"Beatriz has the right to live." (Credit: PolicyMic)
Beatriz, the 22-year-old Salvadoran woman who has been close to death as she has been
forced to carry a fetus without a brain, received an emergency Caesarean section on Monday. Beatriz’s 27-week-old fetus, which has a fatal birth defect that has left it without a brain and parts of its skull, will
likely not survive outside the womb for very long.
Over the past several months, Beatriz’s doctors warned that she would die if she was not allowed to end her pregnancy — but she was unable to get a legal abortion in her deeply conservative country, where terminating a pregnancy can lead to up to 30 years in prison. Her doctors took her case all the way to the Supreme Court, hoping to receive an exception to the country’s total abortion ban. The case stretched on for three months, and Beatriz’s health got worse every day.
Last week, the Supreme Court finally handed down its ruling, choosing to deny Beatriz the critical abortion care she needed to stay alive. Even though a team of Beatriz’s doctors repeatedly warned that the young woman — who suffers from multiple health conditions that worsen when she’s pregnant — would likely not survive if she was forced to carry the nonviable pregnancy to full term, the court decided that her health “was not yet in absolute danger.”
After weeks and weeks of waiting for a conclusion to the legal proceedings, Beatriz was already at the end of her second trimester when she was officially denied the right to a life-saving abortion. Since she was so far along in her pregnancy, El Salvador’s health minister determined that her case no longer fell under the country’s abortion laws. The country’s health department could therefore decide the best course of action to safeguard Beatriz’s life, including ending the pregnancy early by inducing birth.
“At this point, the interruption of the pregnancy is no longer an abortion. It is an induced birth,” the health minister, María Isabel Rodríguez, explained on Thursday. She said it could be either “an abdominal or vaginal birth.”

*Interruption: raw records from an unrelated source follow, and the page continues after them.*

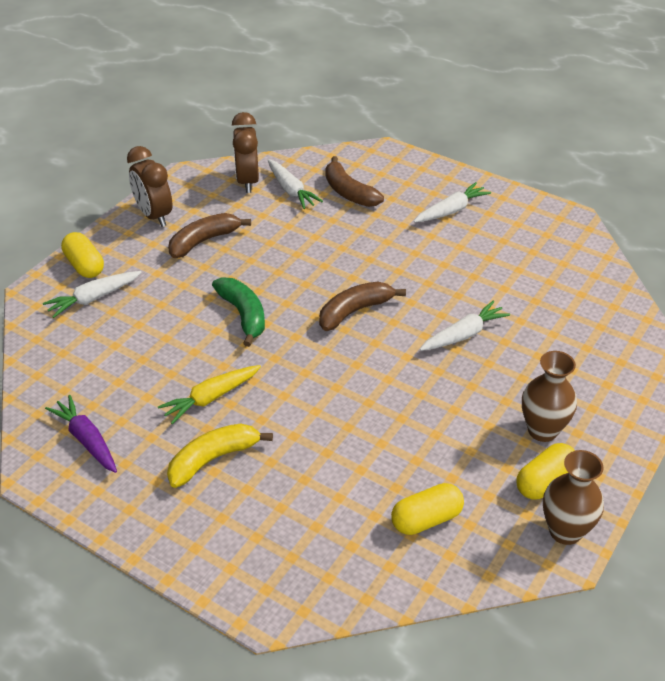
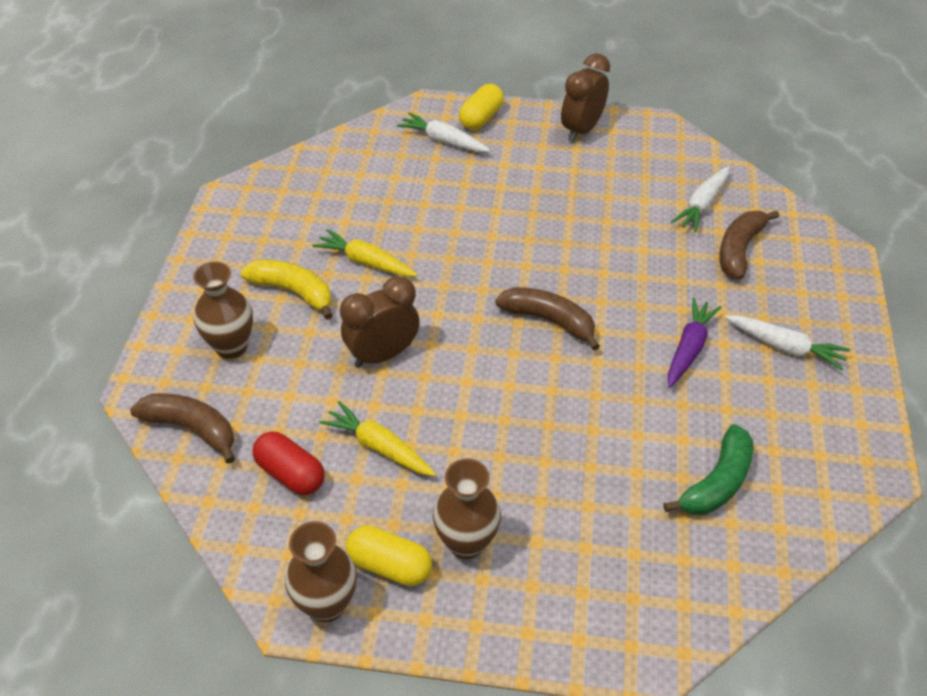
camera: 65 degrees right, 5 degrees up
(86, 440) = (277, 207): purple carrot -> purple carrot (689, 348)
(204, 241) = (571, 176): brown banana -> brown banana (192, 429)
(243, 315) = (487, 242): green banana -> green banana (717, 482)
(247, 181) = (688, 169): brown clock -> brown clock (383, 355)
(253, 524) = (231, 346): none -> brown vase
(426, 519) = (291, 473): yellow capsule -> red capsule
(427, 453) = (379, 447): none -> yellow carrot
(464, 334) = (575, 424): white carrot -> none

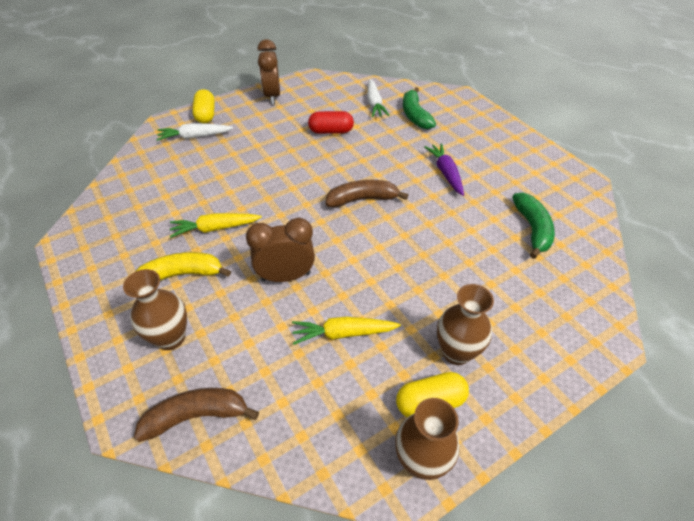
camera: 40 degrees left, 0 degrees up
(291, 473) = (304, 393): red capsule -> red capsule (331, 131)
(383, 355) = (286, 276): brown clock -> brown clock turned 60 degrees clockwise
(739, 250) = (415, 115): brown banana -> green banana
(785, 347) = (485, 148): white carrot -> none

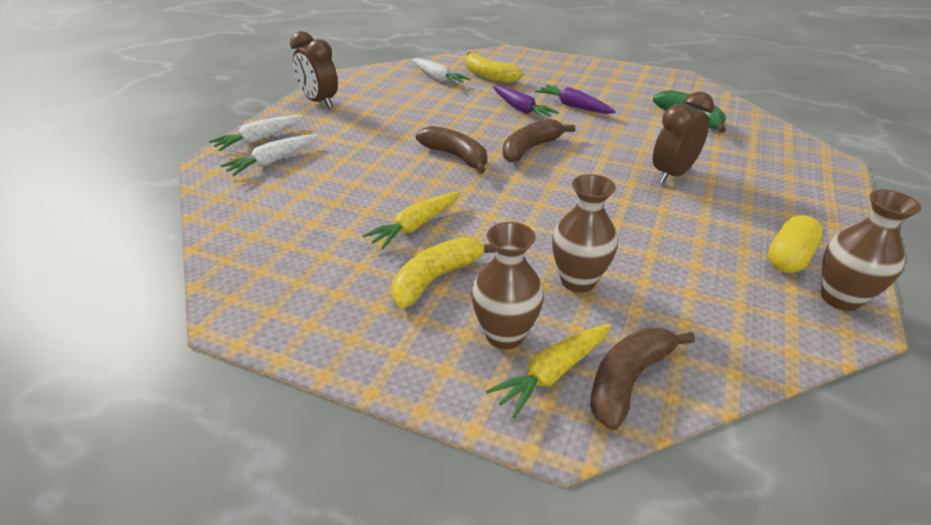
camera: 35 degrees left, 10 degrees down
(205, 115) = (259, 139): yellow capsule -> white carrot
(286, 276) = (546, 231): brown clock -> brown clock (672, 175)
(303, 183) = (456, 156): none -> brown banana
(331, 131) = (425, 110): red capsule -> none
(343, 333) = (658, 247): yellow carrot -> yellow carrot (552, 373)
(400, 159) = (521, 109): none -> purple carrot
(415, 115) = (488, 76): green banana -> yellow banana
(456, 352) = (757, 217): brown vase -> brown vase (578, 281)

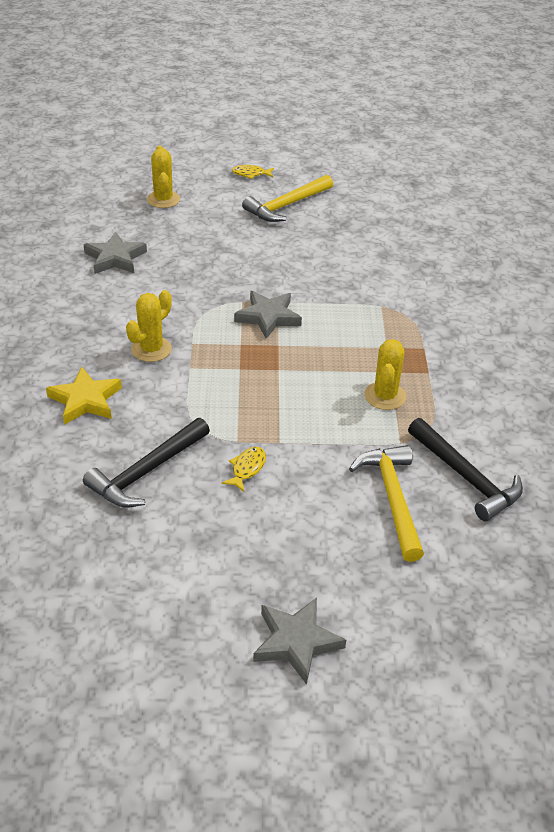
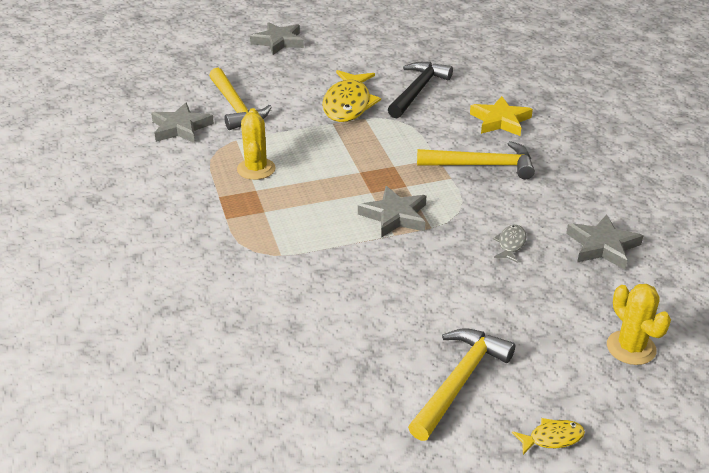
camera: 165 degrees right, 5 degrees down
(151, 349) = (482, 165): yellow cactus -> yellow hammer
(186, 274) = (510, 244): none -> grey fish
(247, 468) = (348, 104): yellow fish -> yellow fish, size x2.16
(466, 477) = (180, 128): black hammer -> grey star

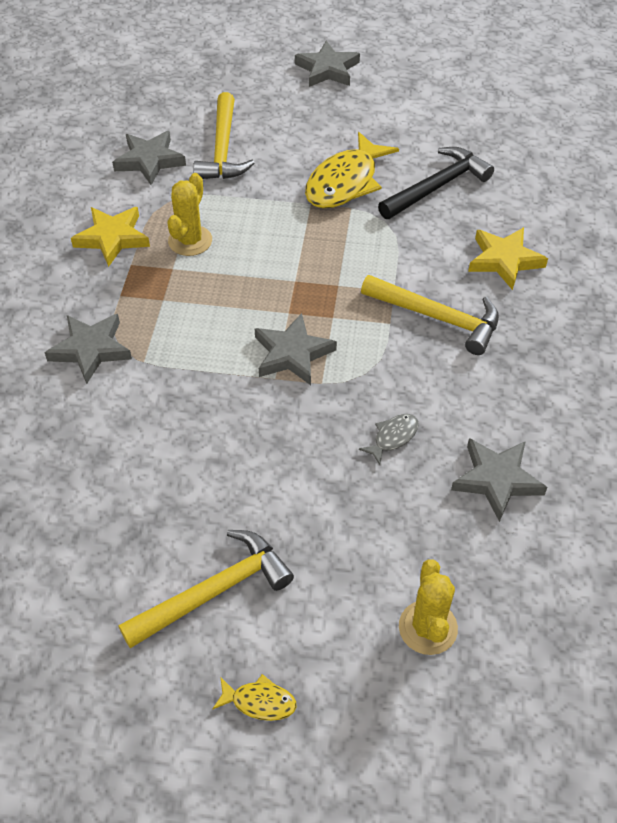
camera: 25 degrees right, 15 degrees up
(189, 184) = (112, 238): none -> yellow star
(230, 259) = (91, 349): none -> grey star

Late on Monday, the Associated Press reported that Beatriz received a C-section. She is currently recovering from surgery, and her pre-term baby is not expected to survive very long. “No one can say how long she will live,” one source told the AP in reference to Beatriz’s baby girl. “It was painful to see the little creature. That’s what the grandmother told us, and the doctors confirmed it.”
Essentially, Beatriz was forced to carry a nonviable fetus for months — all while her health deteriorated, and she remained in a hospital room separated from her husband and young son — until she could end her pregnancy with a type of reproductive care that makes El Salvador comfortable. The outcome will end up being exactly the same, since her baby will not be able to survive long without a brain. But, because El Salvador’s government claims that this type of C-section is not considered to be an abortion, it’s an “intervention of the pregnancy” that is allowed.